[Data entries]
==*==
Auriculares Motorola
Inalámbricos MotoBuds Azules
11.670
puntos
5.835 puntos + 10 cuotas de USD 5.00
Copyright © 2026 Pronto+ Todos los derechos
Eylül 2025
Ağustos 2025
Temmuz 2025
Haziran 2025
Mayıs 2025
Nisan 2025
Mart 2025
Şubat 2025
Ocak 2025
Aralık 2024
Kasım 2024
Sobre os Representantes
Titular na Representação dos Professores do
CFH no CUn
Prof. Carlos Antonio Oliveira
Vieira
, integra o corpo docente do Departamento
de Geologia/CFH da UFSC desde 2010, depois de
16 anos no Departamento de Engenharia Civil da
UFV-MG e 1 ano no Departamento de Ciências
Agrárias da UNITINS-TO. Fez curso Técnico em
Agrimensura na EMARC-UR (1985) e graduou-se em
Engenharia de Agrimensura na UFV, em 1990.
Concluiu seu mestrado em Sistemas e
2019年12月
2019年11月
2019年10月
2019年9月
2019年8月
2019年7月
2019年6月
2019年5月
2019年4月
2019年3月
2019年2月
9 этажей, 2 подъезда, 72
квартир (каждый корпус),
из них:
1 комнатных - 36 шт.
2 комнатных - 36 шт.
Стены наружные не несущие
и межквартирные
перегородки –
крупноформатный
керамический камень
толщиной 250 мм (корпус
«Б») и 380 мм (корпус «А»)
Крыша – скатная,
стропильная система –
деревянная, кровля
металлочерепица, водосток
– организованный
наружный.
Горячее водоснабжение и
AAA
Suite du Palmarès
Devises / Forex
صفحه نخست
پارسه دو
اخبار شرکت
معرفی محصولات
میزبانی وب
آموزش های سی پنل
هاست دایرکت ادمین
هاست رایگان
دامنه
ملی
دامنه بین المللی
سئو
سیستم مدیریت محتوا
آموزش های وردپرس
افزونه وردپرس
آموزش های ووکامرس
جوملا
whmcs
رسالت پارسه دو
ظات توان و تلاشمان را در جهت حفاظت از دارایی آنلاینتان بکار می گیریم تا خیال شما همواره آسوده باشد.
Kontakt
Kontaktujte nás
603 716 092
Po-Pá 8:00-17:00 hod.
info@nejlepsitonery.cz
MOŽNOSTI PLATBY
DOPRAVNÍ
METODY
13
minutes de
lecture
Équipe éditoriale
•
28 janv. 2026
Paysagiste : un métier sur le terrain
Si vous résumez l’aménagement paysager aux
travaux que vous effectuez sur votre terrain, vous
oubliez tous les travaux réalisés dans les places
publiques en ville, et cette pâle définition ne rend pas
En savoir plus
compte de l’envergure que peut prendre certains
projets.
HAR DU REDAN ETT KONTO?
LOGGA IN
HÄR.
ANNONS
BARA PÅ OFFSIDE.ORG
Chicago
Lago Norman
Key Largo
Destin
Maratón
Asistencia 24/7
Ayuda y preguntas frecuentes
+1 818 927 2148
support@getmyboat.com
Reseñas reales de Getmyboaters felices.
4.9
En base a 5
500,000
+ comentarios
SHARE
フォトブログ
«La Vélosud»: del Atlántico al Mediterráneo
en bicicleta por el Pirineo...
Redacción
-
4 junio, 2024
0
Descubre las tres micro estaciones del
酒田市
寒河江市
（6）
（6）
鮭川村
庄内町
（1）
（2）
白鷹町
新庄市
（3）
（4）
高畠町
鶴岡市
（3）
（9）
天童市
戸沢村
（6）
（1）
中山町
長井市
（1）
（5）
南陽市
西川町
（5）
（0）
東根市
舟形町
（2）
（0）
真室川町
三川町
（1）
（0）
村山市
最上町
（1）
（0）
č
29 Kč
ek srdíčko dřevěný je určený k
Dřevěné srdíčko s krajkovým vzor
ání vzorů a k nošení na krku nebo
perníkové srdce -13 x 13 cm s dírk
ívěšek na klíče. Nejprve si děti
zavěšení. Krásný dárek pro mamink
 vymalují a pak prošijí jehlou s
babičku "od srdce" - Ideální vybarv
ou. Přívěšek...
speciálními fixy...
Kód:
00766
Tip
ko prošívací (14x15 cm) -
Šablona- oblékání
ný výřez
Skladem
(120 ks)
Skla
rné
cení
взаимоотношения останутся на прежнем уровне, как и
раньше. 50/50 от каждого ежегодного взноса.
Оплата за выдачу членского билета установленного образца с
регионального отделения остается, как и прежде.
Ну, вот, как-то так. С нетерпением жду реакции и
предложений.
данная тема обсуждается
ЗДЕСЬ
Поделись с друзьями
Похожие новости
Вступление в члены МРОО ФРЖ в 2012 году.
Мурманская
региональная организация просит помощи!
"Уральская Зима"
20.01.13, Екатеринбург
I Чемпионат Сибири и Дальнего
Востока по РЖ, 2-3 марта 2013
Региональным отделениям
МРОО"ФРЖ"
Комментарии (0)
==*==
Write down every record shown above precisely.

Auriculares Motorola
Inalámbricos MotoBuds Azules
11.670
puntos
5.835 puntos + 10 cuotas de USD 5.00
Copyright © 2026 Pronto+ Todos los derechos
Eylül 2025
Ağustos 2025
Temmuz 2025
Haziran 2025
Mayıs 2025
Nisan 2025
Mart 2025
Şubat 2025
Ocak 2025
Aralık 2024
Kasım 2024
Sobre os Representantes
Titular na Representação dos Professores do
CFH no CUn
Prof. Carlos Antonio Oliveira
Vieira
, integra o corpo docente do Departamento
de Geologia/CFH da UFSC desde 2010, depois de
16 anos no Departamento de Engenharia Civil da
UFV-MG e 1 ano no Departamento de Ciências
Agrárias da UNITINS-TO. Fez curso Técnico em
Agrimensura na EMARC-UR (1985) e graduou-se em
Engenharia de Agrimensura na UFV, em 1990.
Concluiu seu mestrado em Sistemas e
2019年12月
2019年11月
2019年10月
2019年9月
2019年8月
2019年7月
2019年6月
2019年5月
2019年4月
2019年3月
2019年2月
9 этажей, 2 подъезда, 72
квартир (каждый корпус),
из них:
1 комнатных - 36 шт.
2 комнатных - 36 шт.
Стены наружные не несущие
и межквартирные
перегородки –
крупноформатный
керамический камень
толщиной 250 мм (корпус
«Б») и 380 мм (корпус «А»)
Крыша – скатная,
стропильная система –
деревянная, кровля
металлочерепица, водосток
– организованный
наружный.
Горячее водоснабжение и
AAA
Suite du Palmarès
Devises / Forex
صفحه نخست
پارسه دو
اخبار شرکت
معرفی محصولات
میزبانی وب
آموزش های سی پنل
هاست دایرکت ادمین
هاست رایگان
دامنه
ملی
دامنه بین المللی
سئو
سیستم مدیریت محتوا
آموزش های وردپرس
افزونه وردپرس
آموزش های ووکامرس
جوملا
whmcs
رسالت پارسه دو
ظات توان و تلاشمان را در جهت حفاظت از دارایی آنلاینتان بکار می گیریم تا خیال شما همواره آسوده باشد.
Kontakt
Kontaktujte nás
603 716 092
Po-Pá 8:00-17:00 hod.
info@nejlepsitonery.cz
MOŽNOSTI PLATBY
DOPRAVNÍ
METODY
13
minutes de
lecture
Équipe éditoriale
•
28 janv. 2026
Paysagiste : un métier sur le terrain
Si vous résumez l’aménagement paysager aux
travaux que vous effectuez sur votre terrain, vous
oubliez tous les travaux réalisés dans les places
publiques en ville, et cette pâle définition ne rend pas
En savoir plus
compte de l’envergure que peut prendre certains
projets.
HAR DU REDAN ETT KONTO?
LOGGA IN
HÄR.
ANNONS
BARA PÅ OFFSIDE.ORG
Chicago
Lago Norman
Key Largo
Destin
Maratón
Asistencia 24/7
Ayuda y preguntas frecuentes
+1 818 927 2148
support@getmyboat.com
Reseñas reales de Getmyboaters felices.
4.9
En base a 5
500,000
+ comentarios
SHARE
フォトブログ
«La Vélosud»: del Atlántico al Mediterráneo
en bicicleta por el Pirineo...
Redacción
-
4 junio, 2024
0
Descubre las tres micro estaciones del
酒田市
寒河江市
（6）
（6）
鮭川村
庄内町
（1）
（2）
白鷹町
新庄市
（3）
（4）
高畠町
鶴岡市
（3）
（9）
天童市
戸沢村
（6）
（1）
中山町
長井市
（1）
（5）
南陽市
西川町
（5）
（0）
東根市
舟形町
（2）
（0）
真室川町
三川町
（1）
（0）
村山市
最上町
（1）
（0）
č
29 Kč
ek srdíčko dřevěný je určený k
Dřevěné srdíčko s krajkovým vzor
ání vzorů a k nošení na krku nebo
perníkové srdce -13 x 13 cm s dírk
ívěšek na klíče. Nejprve si děti
zavěšení. Krásný dárek pro mamink
 vymalují a pak prošijí jehlou s
babičku "od srdce" - Ideální vybarv
ou. Přívěšek...
speciálními fixy...
Kód:
00766
Tip
ko prošívací (14x15 cm) -
Šablona- oblékání
ný výřez
Skladem
(120 ks)
Skla
rné
cení
взаимоотношения останутся на прежнем уровне, как и
раньше. 50/50 от каждого ежегодного взноса.
Оплата за выдачу членского билета установленного образца с
регионального отделения остается, как и прежде.
Ну, вот, как-то так. С нетерпением жду реакции и
предложений.
данная тема обсуждается
ЗДЕСЬ
Поделись с друзьями
Похожие новости
Вступление в члены МРОО ФРЖ в 2012 году.
Мурманская
региональная организация просит помощи!
"Уральская Зима"
20.01.13, Екатеринбург
I Чемпионат Сибири и Дальнего
Востока по РЖ, 2-3 марта 2013
Региональным отделениям
МРОО"ФРЖ"
Комментарии (0)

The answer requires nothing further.